Extracted records:
════════
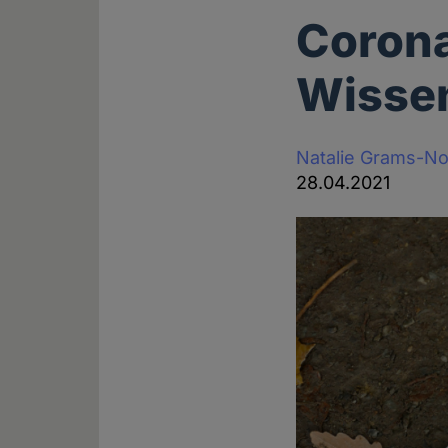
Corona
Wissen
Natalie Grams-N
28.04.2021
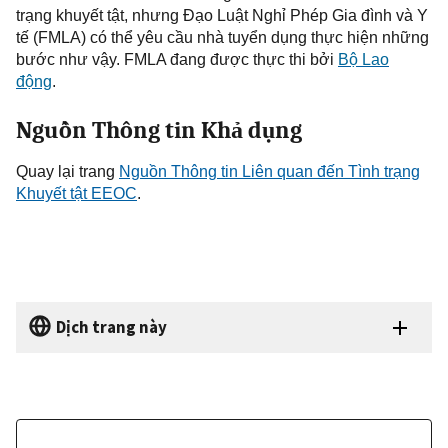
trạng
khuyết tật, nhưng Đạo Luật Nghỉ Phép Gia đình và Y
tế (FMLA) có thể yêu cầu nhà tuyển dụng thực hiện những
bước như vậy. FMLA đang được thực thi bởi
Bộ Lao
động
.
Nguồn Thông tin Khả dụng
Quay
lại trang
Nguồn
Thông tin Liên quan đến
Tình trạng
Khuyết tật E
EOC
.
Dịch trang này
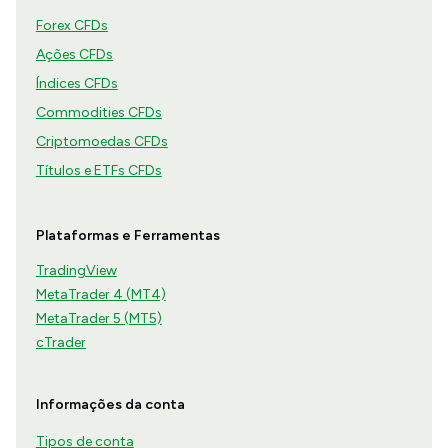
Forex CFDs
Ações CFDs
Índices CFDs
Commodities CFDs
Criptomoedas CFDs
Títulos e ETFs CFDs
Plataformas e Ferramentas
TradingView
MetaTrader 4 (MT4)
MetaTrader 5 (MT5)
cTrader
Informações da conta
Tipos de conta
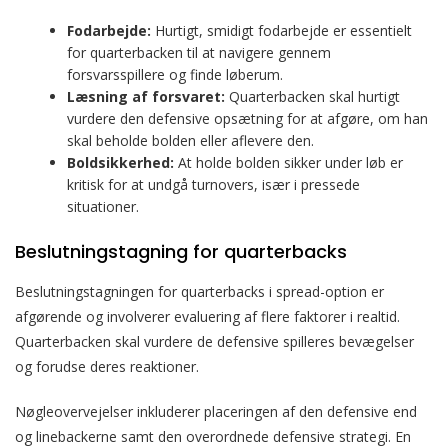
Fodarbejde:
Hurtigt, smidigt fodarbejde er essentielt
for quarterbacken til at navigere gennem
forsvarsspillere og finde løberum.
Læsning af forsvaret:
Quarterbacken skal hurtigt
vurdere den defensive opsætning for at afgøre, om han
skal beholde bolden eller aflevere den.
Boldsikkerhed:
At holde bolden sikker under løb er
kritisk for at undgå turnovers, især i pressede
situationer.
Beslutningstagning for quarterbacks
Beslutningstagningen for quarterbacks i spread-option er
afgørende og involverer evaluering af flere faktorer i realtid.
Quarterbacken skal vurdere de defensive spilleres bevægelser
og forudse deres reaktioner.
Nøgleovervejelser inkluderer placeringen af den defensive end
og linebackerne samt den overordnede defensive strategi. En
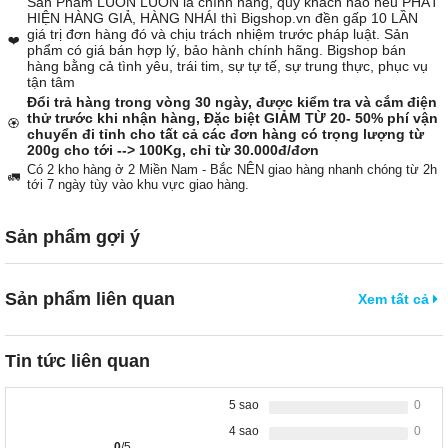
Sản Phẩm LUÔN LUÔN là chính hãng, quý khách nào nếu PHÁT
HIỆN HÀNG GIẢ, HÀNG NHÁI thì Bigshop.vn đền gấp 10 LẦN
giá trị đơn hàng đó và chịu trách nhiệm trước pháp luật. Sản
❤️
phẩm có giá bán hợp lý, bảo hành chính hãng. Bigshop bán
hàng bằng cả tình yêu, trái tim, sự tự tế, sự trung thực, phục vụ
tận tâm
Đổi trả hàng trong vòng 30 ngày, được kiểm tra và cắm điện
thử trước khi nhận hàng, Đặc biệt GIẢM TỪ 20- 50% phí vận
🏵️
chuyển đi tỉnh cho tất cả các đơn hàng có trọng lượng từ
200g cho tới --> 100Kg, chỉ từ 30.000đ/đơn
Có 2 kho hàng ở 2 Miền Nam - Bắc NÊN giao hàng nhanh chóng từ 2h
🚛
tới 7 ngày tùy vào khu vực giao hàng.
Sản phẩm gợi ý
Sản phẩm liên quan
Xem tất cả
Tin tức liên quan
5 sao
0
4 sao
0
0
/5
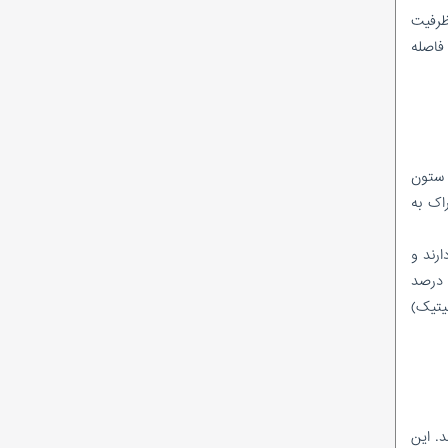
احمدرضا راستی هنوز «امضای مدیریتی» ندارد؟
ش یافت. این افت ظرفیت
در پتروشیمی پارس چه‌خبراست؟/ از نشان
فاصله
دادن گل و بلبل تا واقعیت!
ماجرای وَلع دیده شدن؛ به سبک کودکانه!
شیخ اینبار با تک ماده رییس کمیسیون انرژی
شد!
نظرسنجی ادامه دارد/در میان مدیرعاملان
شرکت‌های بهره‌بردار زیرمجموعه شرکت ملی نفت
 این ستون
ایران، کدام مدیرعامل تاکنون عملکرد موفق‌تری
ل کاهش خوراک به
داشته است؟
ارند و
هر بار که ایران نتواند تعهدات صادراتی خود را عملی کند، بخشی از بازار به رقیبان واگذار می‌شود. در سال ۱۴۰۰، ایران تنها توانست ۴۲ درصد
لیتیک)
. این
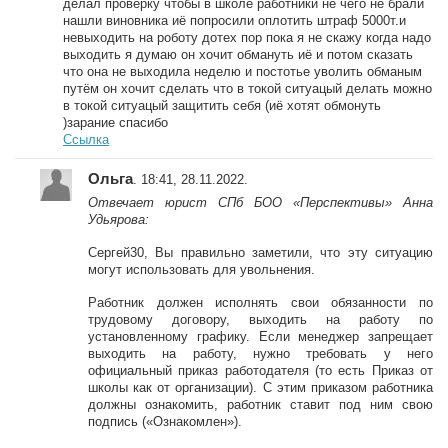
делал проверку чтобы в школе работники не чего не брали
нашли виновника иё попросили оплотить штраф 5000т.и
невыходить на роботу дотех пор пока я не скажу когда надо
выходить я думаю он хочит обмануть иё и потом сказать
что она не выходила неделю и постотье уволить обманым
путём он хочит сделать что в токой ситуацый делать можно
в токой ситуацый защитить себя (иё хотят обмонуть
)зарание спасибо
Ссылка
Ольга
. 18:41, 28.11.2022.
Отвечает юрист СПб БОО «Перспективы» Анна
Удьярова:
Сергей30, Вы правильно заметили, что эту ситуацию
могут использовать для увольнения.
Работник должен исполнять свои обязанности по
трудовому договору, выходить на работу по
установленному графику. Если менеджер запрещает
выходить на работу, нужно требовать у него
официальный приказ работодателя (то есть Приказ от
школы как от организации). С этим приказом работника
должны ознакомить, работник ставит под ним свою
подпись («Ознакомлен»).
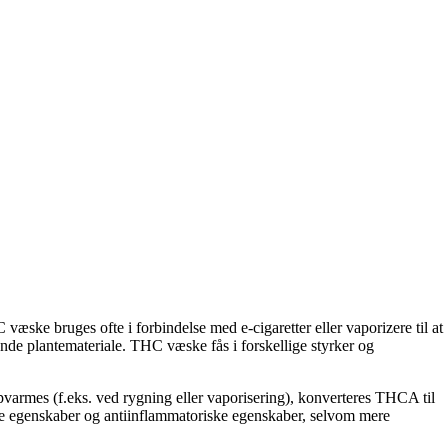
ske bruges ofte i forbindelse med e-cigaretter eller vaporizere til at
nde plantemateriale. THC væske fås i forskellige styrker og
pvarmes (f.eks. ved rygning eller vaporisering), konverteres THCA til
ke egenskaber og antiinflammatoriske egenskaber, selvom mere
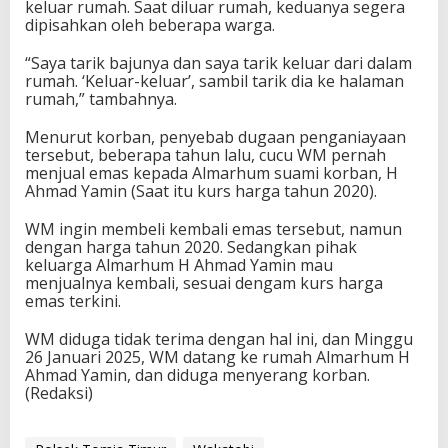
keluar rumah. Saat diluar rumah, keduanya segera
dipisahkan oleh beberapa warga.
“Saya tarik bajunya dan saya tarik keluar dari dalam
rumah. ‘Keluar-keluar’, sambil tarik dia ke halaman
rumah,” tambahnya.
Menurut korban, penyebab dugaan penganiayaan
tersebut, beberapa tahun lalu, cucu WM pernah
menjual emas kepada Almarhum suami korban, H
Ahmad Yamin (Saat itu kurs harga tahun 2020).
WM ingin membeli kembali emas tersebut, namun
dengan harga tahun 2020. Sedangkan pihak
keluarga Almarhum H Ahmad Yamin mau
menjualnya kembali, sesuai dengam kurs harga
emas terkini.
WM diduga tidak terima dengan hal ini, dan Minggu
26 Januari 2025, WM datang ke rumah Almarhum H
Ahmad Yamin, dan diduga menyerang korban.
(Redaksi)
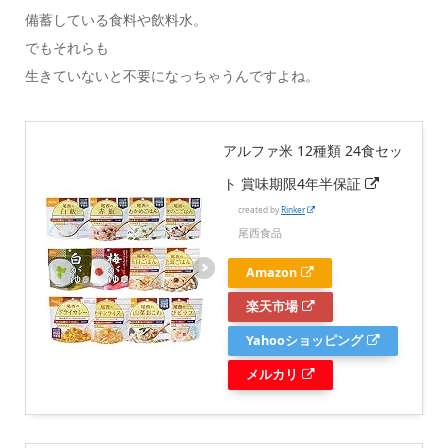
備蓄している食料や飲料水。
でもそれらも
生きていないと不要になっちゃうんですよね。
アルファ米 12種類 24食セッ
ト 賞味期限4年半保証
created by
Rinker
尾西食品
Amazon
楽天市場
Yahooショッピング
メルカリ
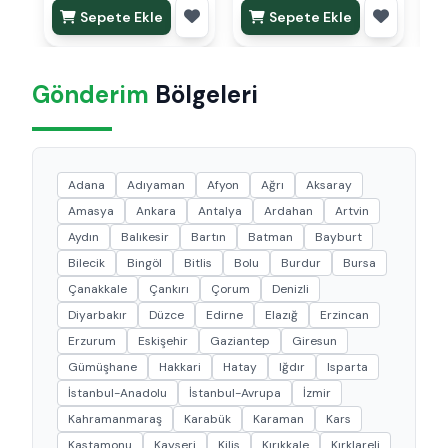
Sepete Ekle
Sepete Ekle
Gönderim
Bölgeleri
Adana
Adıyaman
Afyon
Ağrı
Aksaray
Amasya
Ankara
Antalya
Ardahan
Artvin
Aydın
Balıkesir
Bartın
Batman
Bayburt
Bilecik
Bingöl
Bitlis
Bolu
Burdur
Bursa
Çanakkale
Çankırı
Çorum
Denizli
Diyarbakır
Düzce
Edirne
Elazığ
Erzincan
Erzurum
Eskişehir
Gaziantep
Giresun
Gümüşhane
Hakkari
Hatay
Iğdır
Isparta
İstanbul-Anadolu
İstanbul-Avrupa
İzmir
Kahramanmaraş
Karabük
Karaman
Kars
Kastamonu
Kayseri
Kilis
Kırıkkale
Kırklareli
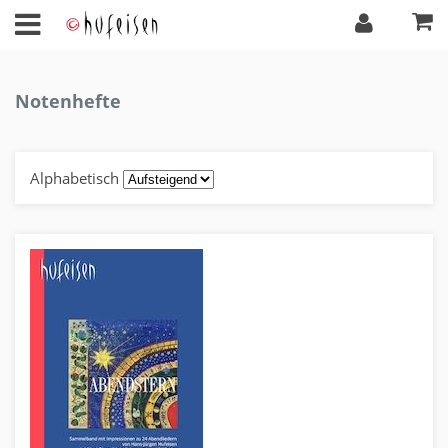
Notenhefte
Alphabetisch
════════
(Directions for this task) Give the data above back unchanged, except for the pictures.

(The answer)
Corona
Wissen
Natalie Grams-N
28.04.2021
trạng
khuyết tật, nhưng Đạo Luật Nghỉ Phép Gia đình và Y
tế (FMLA) có thể yêu cầu nhà tuyển dụng thực hiện những
bước như vậy. FMLA đang được thực thi bởi
Bộ Lao
động
.
Nguồn Thông tin Khả dụng
Quay
lại trang
Nguồn
Thông tin Liên quan đến
Tình trạng
Khuyết tật E
EOC
.
Dịch trang này
Forex CFDs
Ações CFDs
Índices CFDs
Commodities CFDs
Criptomoedas CFDs
Títulos e ETFs CFDs
Plataformas e Ferramentas
TradingView
MetaTrader 4 (MT4)
MetaTrader 5 (MT5)
cTrader
Informações da conta
Tipos de conta
Fodarbejde:
Hurtigt, smidigt fodarbejde er essentielt
for quarterbacken til at navigere gennem
forsvarsspillere og finde løberum.
Læsning af forsvaret:
Quarterbacken skal hurtigt
vurdere den defensive opsætning for at afgøre, om han
skal beholde bolden eller aflevere den.
Boldsikkerhed:
At holde bolden sikker under løb er
kritisk for at undgå turnovers, især i pressede
situationer.
Beslutningstagning for quarterbacks
Beslutningstagningen for quarterbacks i spread-option er
afgørende og involverer evaluering af flere faktorer i realtid.
Quarterbacken skal vurdere de defensive spilleres bevægelser
og forudse deres reaktioner.
Nøgleovervejelser inkluderer placeringen af den defensive end
og linebackerne samt den overordnede defensive strategi. En
Sản Phẩm LUÔN LUÔN là chính hãng, quý khách nào nếu PHÁT
HIỆN HÀNG GIẢ, HÀNG NHÁI thì Bigshop.vn đền gấp 10 LẦN
giá trị đơn hàng đó và chịu trách nhiệm trước pháp luật. Sản
❤️
phẩm có giá bán hợp lý, bảo hành chính hãng. Bigshop bán
hàng bằng cả tình yêu, trái tim, sự tự tế, sự trung thực, phục vụ
tận tâm
Đổi trả hàng trong vòng 30 ngày, được kiểm tra và cắm điện
thử trước khi nhận hàng, Đặc biệt GIẢM TỪ 20- 50% phí vận
🏵️
chuyển đi tỉnh cho tất cả các đơn hàng có trọng lượng từ
200g cho tới --> 100Kg, chỉ từ 30.000đ/đơn
Có 2 kho hàng ở 2 Miền Nam - Bắc NÊN giao hàng nhanh chóng từ 2h
🚛
tới 7 ngày tùy vào khu vực giao hàng.
Sản phẩm gợi ý
Sản phẩm liên quan
Xem tất cả
Tin tức liên quan
5 sao
0
4 sao
0
0
/5
احمدرضا راستی هنوز «امضای مدیریتی» ندارد؟
ش یافت. این افت ظرفیت
در پتروشیمی پارس چه‌خبراست؟/ از نشان
فاصله
دادن گل و بلبل تا واقعیت!
ماجرای وَلع دیده شدن؛ به سبک کودکانه!
شیخ اینبار با تک ماده رییس کمیسیون انرژی
شد!
نظرسنجی ادامه دارد/در میان مدیرعاملان
شرکت‌های بهره‌بردار زیرمجموعه شرکت ملی نفت
 این ستون
ایران، کدام مدیرعامل تاکنون عملکرد موفق‌تری
ل کاهش خوراک به
داشته است؟
ارند و
هر بار که ایران نتواند تعهدات صادراتی خود را عملی کند، بخشی از بازار به رقیبان واگذار می‌شود. در سال ۱۴۰۰، ایران تنها توانست ۴۲ درصد
لیتیک)
. این
делал проверку чтобы в школе работники не чего не брали
нашли виновника иё попросили оплотить штраф 5000т.и
невыходить на роботу дотех пор пока я не скажу когда надо
выходить я думаю он хочит обмануть иё и потом сказать
что она не выходила неделю и постотье уволить обманым
путём он хочит сделать что в токой ситуацый делать можно
в токой ситуацый защитить себя (иё хотят обмонуть
)зарание спасибо
Ссылка
Ольга
. 18:41, 28.11.2022.
Отвечает юрист СПб БОО «Перспективы» Анна
Удьярова:
Сергей30, Вы правильно заметили, что эту ситуацию
могут использовать для увольнения.
Работник должен исполнять свои обязанности по
трудовому договору, выходить на работу по
установленному графику. Если менеджер запрещает
выходить на работу, нужно требовать у него
официальный приказ работодателя (то есть Приказ от
школы как от организации). С этим приказом работника
должны ознакомить, работник ставит под ним свою
подпись («Ознакомлен»).
ske bruges ofte i forbindelse med e-cigaretter eller vaporizere til at
nde plantemateriale. THC væske fås i forskellige styrker og
pvarmes (f.eks. ved rygning eller vaporisering), konverteres THCA til
ke egenskaber og antiinflammatoriske egenskaber, selvom mere
keluar rumah. Saat diluar rumah, keduanya segera
dipisahkan oleh beberapa warga.
“Saya tarik bajunya dan saya tarik keluar dari dalam
rumah. ‘Keluar-keluar’, sambil tarik dia ke halaman
rumah,” tambahnya.
Menurut korban, penyebab dugaan penganiayaan
tersebut, beberapa tahun lalu, cucu WM pernah
menjual emas kepada Almarhum suami korban, H
Ahmad Yamin (Saat itu kurs harga tahun 2020).
WM ingin membeli kembali emas tersebut, namun
dengan harga tahun 2020. Sedangkan pihak
keluarga Almarhum H Ahmad Yamin mau
menjualnya kembali, sesuai dengam kurs harga
emas terkini.
WM diduga tidak terima dengan hal ini, dan Minggu
26 Januari 2025, WM datang ke rumah Almarhum H
Ahmad Yamin, dan diduga menyerang korban.
(Redaksi)
備蓄している食料や飲料水。
でもそれらも
生きていないと不要になっちゃうんですよね。
アルファ米 12種類 24食セッ
ト 賞味期限4年半保証
created by
Rinker
尾西食品
Amazon
楽天市場
Yahooショッピング
メルカリ
Sepete Ekle
Sepete Ekle
Gönderim
Bölgeleri
Adana
Adıyaman
Afyon
Ağrı
Aksaray
Amasya
Ankara
Antalya
Ardahan
Artvin
Aydın
Balıkesir
Bartın
Batman
Bayburt
Bilecik
Bingöl
Bitlis
Bolu
Burdur
Bursa
Çanakkale
Çankırı
Çorum
Denizli
Diyarbakır
Düzce
Edirne
Elazığ
Erzincan
Erzurum
Eskişehir
Gaziantep
Giresun
Gümüşhane
Hakkari
Hatay
Iğdır
Isparta
İstanbul-Anadolu
İstanbul-Avrupa
İzmir
Kahramanmaraş
Karabük
Karaman
Kars
Kastamonu
Kayseri
Kilis
Kırıkkale
Kırklareli
Notenhefte
Alphabetisch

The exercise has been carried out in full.